__STUDY MATERIAL__.
○ ○ ○ ○
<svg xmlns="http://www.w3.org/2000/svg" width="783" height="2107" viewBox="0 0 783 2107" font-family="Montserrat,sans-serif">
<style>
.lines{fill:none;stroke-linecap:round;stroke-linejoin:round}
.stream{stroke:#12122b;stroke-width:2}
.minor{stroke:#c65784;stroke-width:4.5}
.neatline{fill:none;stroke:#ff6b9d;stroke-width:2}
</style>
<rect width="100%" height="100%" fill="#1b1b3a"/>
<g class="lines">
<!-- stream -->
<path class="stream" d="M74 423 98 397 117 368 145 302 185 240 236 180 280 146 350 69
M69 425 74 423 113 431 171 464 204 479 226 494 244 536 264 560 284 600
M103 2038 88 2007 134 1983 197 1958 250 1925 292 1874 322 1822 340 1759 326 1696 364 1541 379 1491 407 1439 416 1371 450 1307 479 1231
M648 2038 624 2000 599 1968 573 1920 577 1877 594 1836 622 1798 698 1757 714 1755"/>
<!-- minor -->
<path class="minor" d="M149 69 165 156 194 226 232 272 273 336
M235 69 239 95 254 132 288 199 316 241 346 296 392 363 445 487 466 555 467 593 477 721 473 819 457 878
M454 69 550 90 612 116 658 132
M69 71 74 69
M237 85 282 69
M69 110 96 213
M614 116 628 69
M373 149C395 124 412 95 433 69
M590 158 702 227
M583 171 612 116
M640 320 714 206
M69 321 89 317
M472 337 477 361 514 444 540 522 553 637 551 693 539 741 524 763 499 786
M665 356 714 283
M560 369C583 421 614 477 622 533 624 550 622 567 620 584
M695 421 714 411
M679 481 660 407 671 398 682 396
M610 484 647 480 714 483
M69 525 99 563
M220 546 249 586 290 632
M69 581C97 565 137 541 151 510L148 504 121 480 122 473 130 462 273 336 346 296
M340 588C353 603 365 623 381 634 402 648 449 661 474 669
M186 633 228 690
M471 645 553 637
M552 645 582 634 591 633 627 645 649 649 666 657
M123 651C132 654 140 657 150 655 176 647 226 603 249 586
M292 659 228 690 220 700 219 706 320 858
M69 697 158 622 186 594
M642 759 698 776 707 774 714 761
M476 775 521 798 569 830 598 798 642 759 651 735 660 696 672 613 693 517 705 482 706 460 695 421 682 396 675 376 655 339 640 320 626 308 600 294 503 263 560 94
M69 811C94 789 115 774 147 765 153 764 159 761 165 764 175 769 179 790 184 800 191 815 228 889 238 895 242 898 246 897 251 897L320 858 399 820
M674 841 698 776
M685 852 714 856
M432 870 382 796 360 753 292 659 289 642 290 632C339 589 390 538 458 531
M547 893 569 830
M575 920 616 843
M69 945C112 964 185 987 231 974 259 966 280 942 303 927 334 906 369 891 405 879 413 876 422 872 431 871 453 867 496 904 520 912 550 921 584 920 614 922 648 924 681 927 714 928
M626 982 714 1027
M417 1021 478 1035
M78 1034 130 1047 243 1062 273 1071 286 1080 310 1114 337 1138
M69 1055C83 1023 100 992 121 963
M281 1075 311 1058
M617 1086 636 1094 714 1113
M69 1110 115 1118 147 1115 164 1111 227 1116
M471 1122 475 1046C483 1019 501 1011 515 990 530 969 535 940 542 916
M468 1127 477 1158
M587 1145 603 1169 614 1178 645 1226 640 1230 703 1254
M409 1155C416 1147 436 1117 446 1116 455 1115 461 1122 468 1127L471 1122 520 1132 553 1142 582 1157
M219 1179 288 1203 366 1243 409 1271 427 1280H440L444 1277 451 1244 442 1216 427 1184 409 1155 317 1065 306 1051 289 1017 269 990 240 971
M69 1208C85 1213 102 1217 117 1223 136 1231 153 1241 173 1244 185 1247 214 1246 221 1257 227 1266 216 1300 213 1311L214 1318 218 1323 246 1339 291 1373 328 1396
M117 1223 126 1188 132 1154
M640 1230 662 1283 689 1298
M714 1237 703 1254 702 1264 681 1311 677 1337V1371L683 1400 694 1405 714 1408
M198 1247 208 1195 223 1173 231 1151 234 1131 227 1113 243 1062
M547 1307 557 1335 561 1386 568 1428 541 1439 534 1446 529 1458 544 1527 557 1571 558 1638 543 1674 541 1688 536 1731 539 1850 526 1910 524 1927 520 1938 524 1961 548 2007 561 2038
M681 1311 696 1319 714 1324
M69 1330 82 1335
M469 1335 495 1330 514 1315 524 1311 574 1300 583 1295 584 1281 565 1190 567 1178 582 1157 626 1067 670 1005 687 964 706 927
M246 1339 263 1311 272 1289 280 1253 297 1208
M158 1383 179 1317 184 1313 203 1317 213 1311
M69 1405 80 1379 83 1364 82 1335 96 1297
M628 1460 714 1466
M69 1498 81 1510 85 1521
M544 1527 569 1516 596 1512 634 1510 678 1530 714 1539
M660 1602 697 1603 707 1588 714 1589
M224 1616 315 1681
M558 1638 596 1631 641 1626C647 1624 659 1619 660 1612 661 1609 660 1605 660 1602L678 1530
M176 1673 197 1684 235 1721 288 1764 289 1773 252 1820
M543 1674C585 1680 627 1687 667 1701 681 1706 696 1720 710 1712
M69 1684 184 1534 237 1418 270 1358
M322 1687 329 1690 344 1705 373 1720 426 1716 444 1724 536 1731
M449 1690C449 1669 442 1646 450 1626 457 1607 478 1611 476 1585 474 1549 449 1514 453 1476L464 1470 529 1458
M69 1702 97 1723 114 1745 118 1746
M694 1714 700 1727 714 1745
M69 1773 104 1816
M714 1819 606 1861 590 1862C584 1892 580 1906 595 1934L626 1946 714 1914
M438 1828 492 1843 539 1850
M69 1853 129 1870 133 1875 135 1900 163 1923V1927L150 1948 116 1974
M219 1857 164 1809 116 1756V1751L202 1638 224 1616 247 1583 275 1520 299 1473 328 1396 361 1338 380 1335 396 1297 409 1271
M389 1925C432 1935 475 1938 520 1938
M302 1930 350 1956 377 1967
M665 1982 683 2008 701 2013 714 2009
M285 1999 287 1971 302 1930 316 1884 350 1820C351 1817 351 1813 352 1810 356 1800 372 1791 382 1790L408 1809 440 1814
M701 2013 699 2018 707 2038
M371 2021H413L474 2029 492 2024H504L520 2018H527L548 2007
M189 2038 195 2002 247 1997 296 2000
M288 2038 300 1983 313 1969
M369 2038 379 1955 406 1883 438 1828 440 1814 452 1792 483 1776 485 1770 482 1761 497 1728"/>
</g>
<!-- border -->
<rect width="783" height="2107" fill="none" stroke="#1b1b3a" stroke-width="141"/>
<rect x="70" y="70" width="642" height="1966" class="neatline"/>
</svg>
○ ○ ○ ○
__EXERCISE REQUIREMENTS__. Wherever the string "lines" occurs in the listing, return the line it sits on.

__ANSWER SECTION__.
.lines{fill:none;stroke-linecap:round;stroke-linejoin:round}
<g class="lines">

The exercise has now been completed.